On Fri, 2025-12-05 at 09:35 +0900, Alexandre Courbot wrote:
> 
> With one caveat: `new` now returns a 4K object on the stack, which we
> definitely want to avoid. So maybe we can have a wrapper for things we
> want to align the 4K:
> 
>   #[repr(C)]
>   pub(crate) struct GspPageAligned<T> {
>     pub(crate) inner: T,
>     padding: [u8; GSP_PAGE_SIZE - core::mem::size_of::<T>()],
>   }
> 
> We would then allocate the CoherentAllocation using a
> `GspPageAligned<GspArgumentsCached>`, and initialize its useful data
> with:
> 
>   dma_write!(rmargs[0].inner = fw::GspArgumentsCached::new(&cmdq))?;

I'm confused.  Aren't we already avoiding the stack?  This is the code today:

        let rmargs = CoherentAllocation::<GspArgumentsCached>::alloc_coherent(
            dev,
            1,
            GFP_KERNEL | __GFP_ZERO,
        )?;
        dma_write!(rmargs[0] = fw::GspArgumentsCached::new(&cmdq))?;

The only difference with what's there today vs what you suggest is the 
".inner", and I think I can
avoid even that if I make GspPageAligned a tuple instead of a named struct.

> 
> > I had to remove the #[repr(transparent)].  Is that
> > okay?  The code compiles and seems to work.
> 
> As long as the struct is `repr(C)`, the layout will be what we expect.
> Actually this made me realize that `repr(C)` is technically what we want for 
> our
> bindings abstractions, not `repr(transparent)` - both happen to have the
> same effect since the wrapper struct is `repr(C)` anyway, but the latter
> is more restrictive than we need.
> 
> Glad we found an elegant way to address this!
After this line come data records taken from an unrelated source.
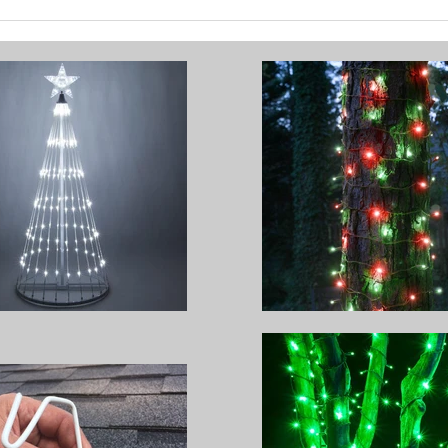
Brighten Your Home with
How 
Festive Outdoor Lighting
Chri
Stun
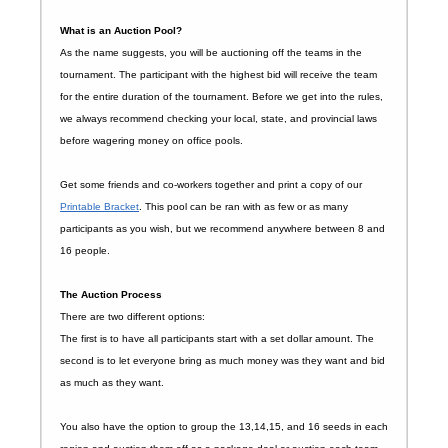
What is an Auction Pool?
As the name suggests, you will be auctioning off the teams in the
tournament. The participant with the highest bid will receive the team
for the entire duration of the tournament. Before we get into the rules,
we always recommend checking your local, state, and provincial laws
before wagering money on office pools.
Get some friends and co-workers together and print a copy of our
Printable Bracket
. This pool can be ran with as few or as many
participants as you wish, but we recommend anywhere between 8 and
16 people.
The Auction Process
There are two different options:
The first is to have all participants start with a set dollar amount. The
second is to let everyone bring as much money was they want and bid
as much as they want.
You also have the option to group the 13,14,15, and 16 seeds in each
Actually, I think a more elegant solution would be a new variant of
CoherentAllocation::alloc_coherent() that takes a size to allocate instead of 
using size_of::<T>.  

In fact, I wonder if it makes sense to always grow the size of the allocation 
to the nearest page,
since dma_alloc_attrs() always allocates whole pages anyway.  Perhaps 
CoherentAllocation<T> needs an
allocated() method in addition to a size() method.  size() returns count*sizeof 
as today, and
allocated() returns that value rounded up to the nearest PAGE_SIZE.